Retype the entries, please, from their first line to the line containing "middle mcp: (147, 174)", exactly and only those lines, minus the pictures.

╭─ Stored data

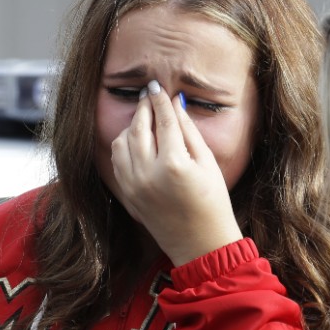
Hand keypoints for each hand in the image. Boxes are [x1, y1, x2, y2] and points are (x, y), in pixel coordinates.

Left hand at [110, 81, 242, 265]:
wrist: (199, 243)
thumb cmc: (212, 203)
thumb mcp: (207, 163)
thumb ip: (189, 131)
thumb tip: (175, 103)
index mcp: (173, 165)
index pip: (164, 121)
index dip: (160, 101)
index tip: (157, 86)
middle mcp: (147, 174)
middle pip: (139, 128)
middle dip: (143, 108)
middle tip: (149, 95)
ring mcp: (133, 185)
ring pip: (122, 142)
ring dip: (131, 125)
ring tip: (145, 118)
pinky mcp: (126, 193)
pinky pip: (117, 160)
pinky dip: (124, 145)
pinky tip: (136, 139)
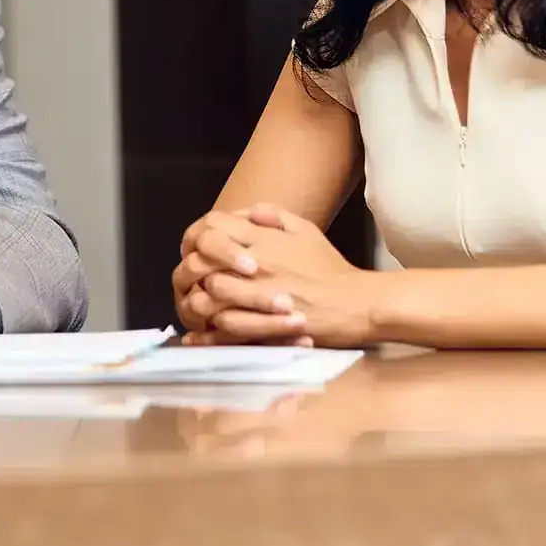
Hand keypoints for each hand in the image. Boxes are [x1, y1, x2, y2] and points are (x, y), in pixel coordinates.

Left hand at [182, 203, 377, 347]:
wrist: (355, 304)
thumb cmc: (329, 268)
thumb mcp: (305, 229)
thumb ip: (274, 215)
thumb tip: (248, 210)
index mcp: (264, 240)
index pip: (216, 228)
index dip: (201, 236)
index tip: (199, 248)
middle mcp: (258, 265)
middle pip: (206, 261)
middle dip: (193, 270)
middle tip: (191, 279)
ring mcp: (260, 296)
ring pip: (212, 295)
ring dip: (199, 300)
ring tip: (195, 304)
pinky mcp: (266, 324)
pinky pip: (228, 328)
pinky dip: (210, 333)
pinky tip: (200, 335)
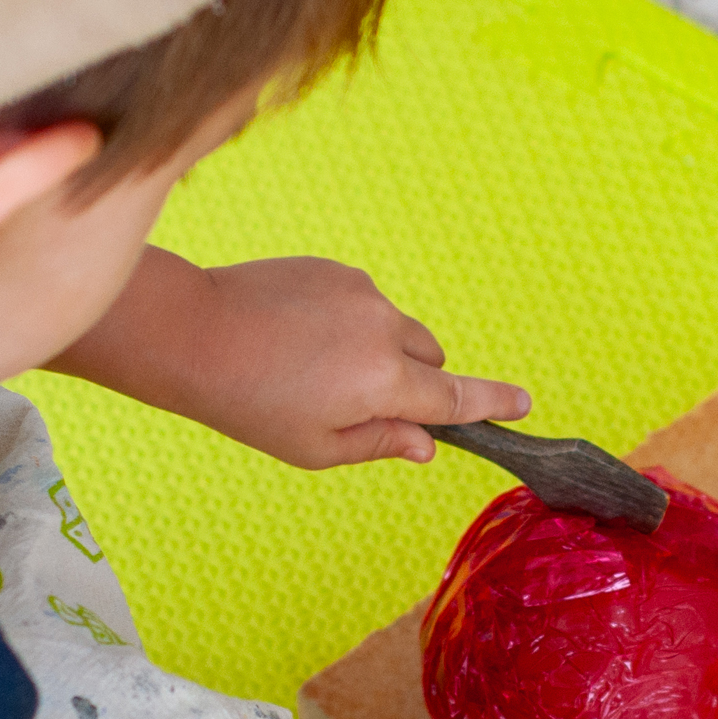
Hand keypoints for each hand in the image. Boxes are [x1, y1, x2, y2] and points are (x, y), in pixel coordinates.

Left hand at [51, 247, 529, 467]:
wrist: (193, 334)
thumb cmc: (249, 403)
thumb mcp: (316, 448)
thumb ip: (381, 444)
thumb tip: (426, 444)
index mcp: (386, 383)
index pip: (457, 397)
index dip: (494, 402)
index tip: (524, 404)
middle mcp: (385, 330)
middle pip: (430, 359)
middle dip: (412, 381)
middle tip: (356, 403)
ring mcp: (362, 293)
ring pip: (396, 329)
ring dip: (378, 350)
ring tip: (313, 367)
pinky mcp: (336, 269)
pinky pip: (363, 302)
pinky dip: (347, 322)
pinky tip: (298, 336)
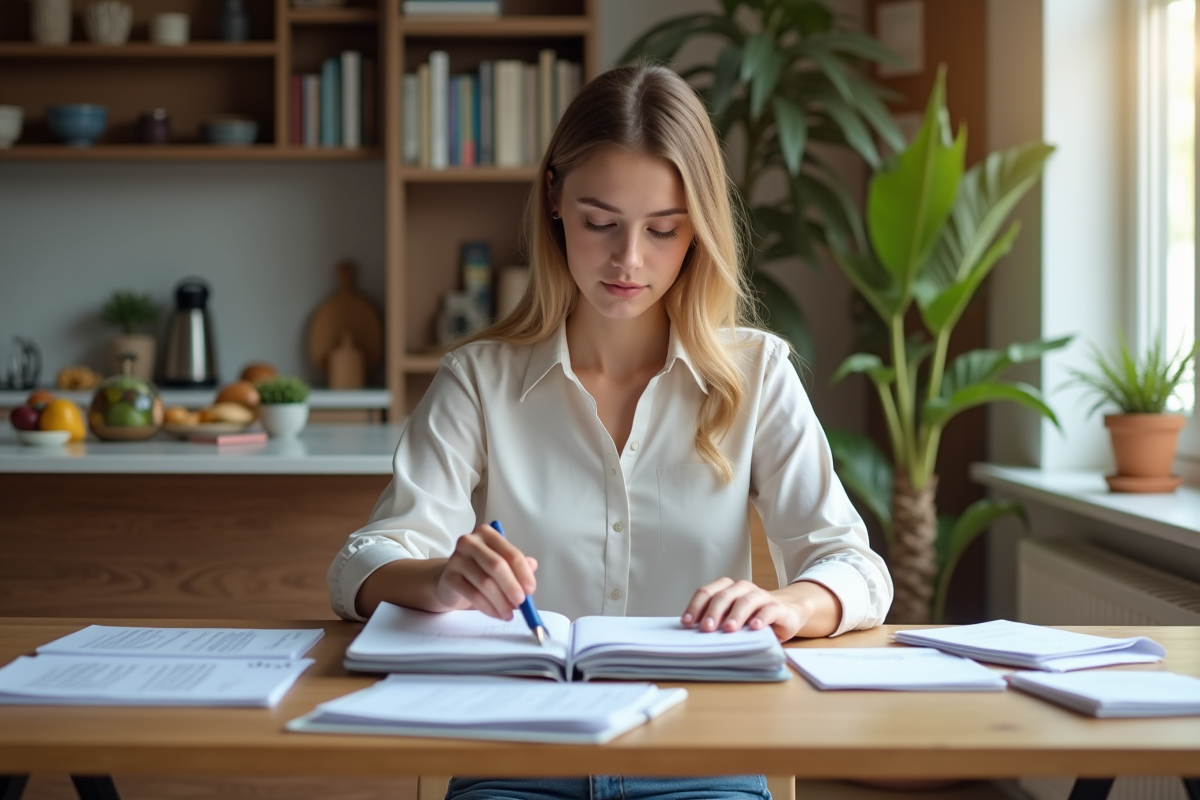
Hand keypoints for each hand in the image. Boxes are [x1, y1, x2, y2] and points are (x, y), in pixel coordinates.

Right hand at [434, 523, 537, 620]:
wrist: (451, 580)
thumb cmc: (480, 571)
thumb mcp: (501, 565)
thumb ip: (518, 564)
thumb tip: (533, 567)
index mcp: (487, 534)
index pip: (511, 554)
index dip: (524, 573)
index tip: (530, 590)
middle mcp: (470, 542)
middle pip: (497, 566)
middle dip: (512, 587)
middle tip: (521, 603)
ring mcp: (456, 559)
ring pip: (485, 582)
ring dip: (501, 601)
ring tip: (508, 614)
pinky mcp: (449, 577)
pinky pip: (472, 594)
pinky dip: (488, 607)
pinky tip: (496, 614)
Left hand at [681, 578, 810, 641]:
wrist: (786, 613)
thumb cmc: (752, 617)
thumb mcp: (731, 618)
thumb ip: (717, 622)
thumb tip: (693, 634)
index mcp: (727, 589)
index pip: (707, 593)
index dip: (695, 606)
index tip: (687, 622)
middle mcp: (743, 589)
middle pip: (724, 595)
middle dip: (713, 611)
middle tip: (706, 628)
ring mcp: (761, 596)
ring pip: (746, 600)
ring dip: (736, 614)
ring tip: (729, 628)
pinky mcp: (778, 607)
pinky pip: (769, 610)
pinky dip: (761, 617)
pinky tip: (754, 627)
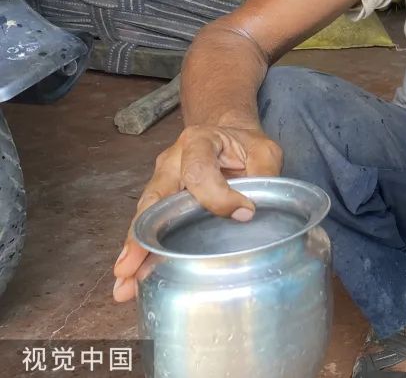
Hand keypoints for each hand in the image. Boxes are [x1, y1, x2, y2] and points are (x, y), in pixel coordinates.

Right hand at [112, 124, 282, 302]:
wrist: (231, 136)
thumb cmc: (245, 146)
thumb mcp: (264, 151)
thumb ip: (264, 175)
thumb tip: (256, 211)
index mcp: (199, 141)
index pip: (199, 172)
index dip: (219, 197)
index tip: (245, 213)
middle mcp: (172, 161)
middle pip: (155, 199)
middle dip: (142, 235)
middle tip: (130, 268)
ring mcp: (163, 181)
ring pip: (145, 218)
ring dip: (135, 252)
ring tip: (125, 284)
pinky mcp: (163, 201)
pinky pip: (150, 227)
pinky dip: (142, 253)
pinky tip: (132, 279)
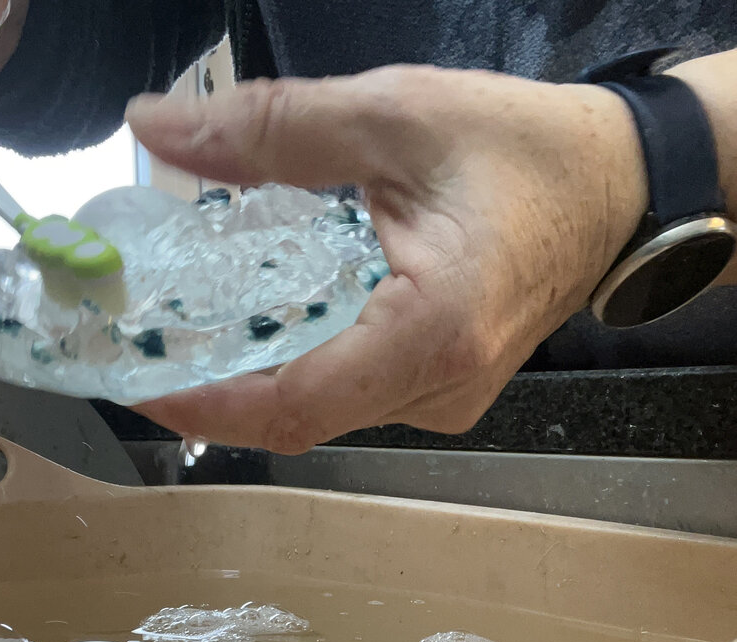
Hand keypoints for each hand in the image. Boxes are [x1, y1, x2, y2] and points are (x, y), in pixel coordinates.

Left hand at [127, 65, 647, 452]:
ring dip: (254, 374)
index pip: (297, 404)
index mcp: (433, 332)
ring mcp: (444, 401)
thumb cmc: (522, 151)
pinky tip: (266, 317)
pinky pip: (351, 394)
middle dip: (215, 387)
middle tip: (144, 338)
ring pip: (324, 410)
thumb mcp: (395, 116)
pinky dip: (298, 363)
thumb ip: (271, 127)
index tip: (136, 376)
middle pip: (301, 416)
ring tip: (190, 322)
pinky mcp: (442, 392)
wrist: (614, 190)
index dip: (208, 402)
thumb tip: (156, 128)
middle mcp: (440, 389)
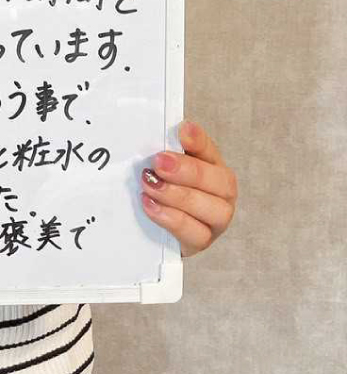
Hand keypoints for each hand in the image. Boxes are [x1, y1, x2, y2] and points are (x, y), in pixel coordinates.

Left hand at [139, 120, 236, 258]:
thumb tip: (161, 135)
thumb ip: (167, 151)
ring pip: (209, 208)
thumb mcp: (165, 167)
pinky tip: (151, 206)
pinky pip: (194, 233)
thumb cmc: (166, 190)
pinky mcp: (203, 242)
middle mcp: (222, 192)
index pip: (209, 149)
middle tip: (158, 162)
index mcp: (214, 166)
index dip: (198, 139)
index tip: (182, 131)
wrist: (162, 230)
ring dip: (176, 195)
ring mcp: (217, 220)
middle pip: (216, 180)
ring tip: (150, 185)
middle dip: (186, 170)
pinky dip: (171, 218)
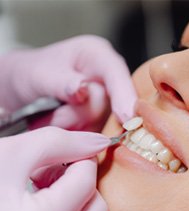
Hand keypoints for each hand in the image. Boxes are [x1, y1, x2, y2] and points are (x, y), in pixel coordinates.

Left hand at [0, 35, 136, 128]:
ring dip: (74, 128)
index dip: (124, 96)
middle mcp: (106, 79)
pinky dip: (76, 136)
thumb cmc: (29, 74)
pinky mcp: (101, 121)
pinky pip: (96, 136)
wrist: (21, 92)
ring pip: (101, 125)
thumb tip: (82, 89)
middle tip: (52, 115)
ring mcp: (105, 102)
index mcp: (96, 56)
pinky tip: (63, 125)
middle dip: (79, 116)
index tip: (127, 118)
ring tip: (52, 118)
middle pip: (109, 106)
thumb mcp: (38, 74)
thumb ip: (61, 82)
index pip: (117, 74)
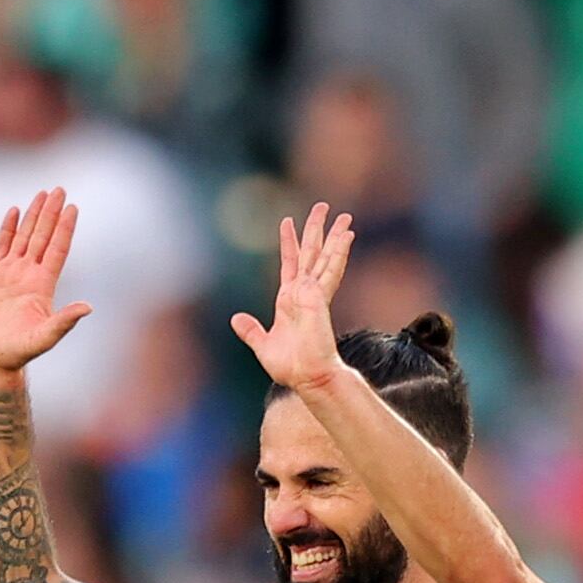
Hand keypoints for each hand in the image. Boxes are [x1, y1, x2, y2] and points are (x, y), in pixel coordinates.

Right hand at [0, 188, 91, 375]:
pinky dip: (8, 228)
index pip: (58, 249)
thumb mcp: (44, 337)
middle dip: (51, 213)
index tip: (73, 207)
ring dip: (33, 215)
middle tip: (60, 189)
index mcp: (43, 284)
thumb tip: (88, 308)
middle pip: (43, 236)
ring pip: (24, 236)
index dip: (65, 229)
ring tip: (42, 193)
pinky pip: (0, 245)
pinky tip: (15, 211)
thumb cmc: (18, 351)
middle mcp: (29, 274)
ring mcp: (10, 272)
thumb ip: (64, 322)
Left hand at [228, 201, 355, 390]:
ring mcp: (314, 293)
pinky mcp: (320, 297)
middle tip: (323, 206)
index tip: (288, 222)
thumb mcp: (262, 345)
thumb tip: (236, 318)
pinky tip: (347, 236)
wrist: (305, 376)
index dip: (289, 243)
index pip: (290, 263)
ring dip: (334, 235)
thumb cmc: (289, 366)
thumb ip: (251, 330)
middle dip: (316, 229)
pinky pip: (331, 269)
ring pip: (325, 256)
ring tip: (344, 216)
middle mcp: (304, 292)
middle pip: (311, 253)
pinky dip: (339, 252)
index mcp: (289, 300)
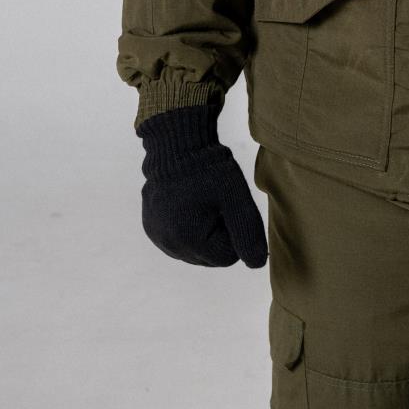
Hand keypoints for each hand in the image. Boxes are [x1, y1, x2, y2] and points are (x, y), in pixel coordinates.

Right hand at [136, 104, 267, 267]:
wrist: (177, 144)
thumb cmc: (210, 169)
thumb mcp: (237, 199)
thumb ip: (248, 234)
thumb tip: (256, 264)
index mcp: (188, 240)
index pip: (228, 257)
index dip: (235, 233)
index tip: (229, 208)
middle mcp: (168, 244)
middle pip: (210, 257)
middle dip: (219, 235)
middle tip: (217, 203)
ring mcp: (157, 236)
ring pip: (195, 251)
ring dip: (204, 233)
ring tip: (202, 202)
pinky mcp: (151, 227)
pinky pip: (179, 240)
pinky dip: (188, 228)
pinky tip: (189, 205)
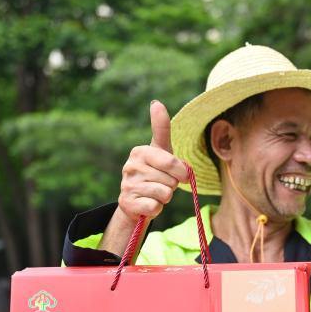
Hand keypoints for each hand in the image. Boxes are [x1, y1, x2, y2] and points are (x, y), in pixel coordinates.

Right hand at [117, 100, 188, 222]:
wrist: (136, 203)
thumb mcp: (161, 151)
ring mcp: (127, 184)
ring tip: (154, 194)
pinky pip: (155, 207)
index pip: (170, 161)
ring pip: (164, 194)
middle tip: (162, 184)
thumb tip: (156, 102)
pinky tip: (148, 204)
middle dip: (172, 185)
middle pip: (171, 180)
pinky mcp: (127, 203)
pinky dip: (156, 209)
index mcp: (140, 152)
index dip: (181, 171)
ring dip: (164, 198)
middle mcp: (130, 166)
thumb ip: (161, 130)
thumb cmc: (154, 174)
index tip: (184, 176)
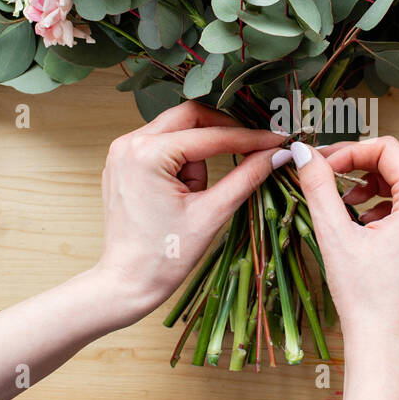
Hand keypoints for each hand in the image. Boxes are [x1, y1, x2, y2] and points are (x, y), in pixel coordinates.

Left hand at [96, 101, 283, 320]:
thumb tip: (277, 154)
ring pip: (177, 130)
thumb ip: (247, 177)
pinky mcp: (122, 163)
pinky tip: (183, 192)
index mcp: (148, 153)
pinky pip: (161, 145)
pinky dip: (180, 160)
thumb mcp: (212, 214)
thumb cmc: (164, 256)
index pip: (212, 135)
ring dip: (198, 153)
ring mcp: (121, 151)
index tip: (276, 141)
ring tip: (195, 195)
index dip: (249, 137)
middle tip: (252, 149)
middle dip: (222, 133)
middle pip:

╰─

# Solution to this task
Hand keypoints for each hand in the image. Boxes are [x1, y1, x2, y2] and points are (x, y), in pixel coordinates.

Left hand at [110, 81, 242, 265]:
wrist: (199, 243)
thumb cmc: (212, 203)
thumb mcp: (207, 163)
thumb ip: (189, 131)
thumb tip: (175, 103)
index mcp: (173, 165)
index pip: (164, 121)
index dip: (160, 101)
index tip: (157, 86)
middle mcp: (147, 174)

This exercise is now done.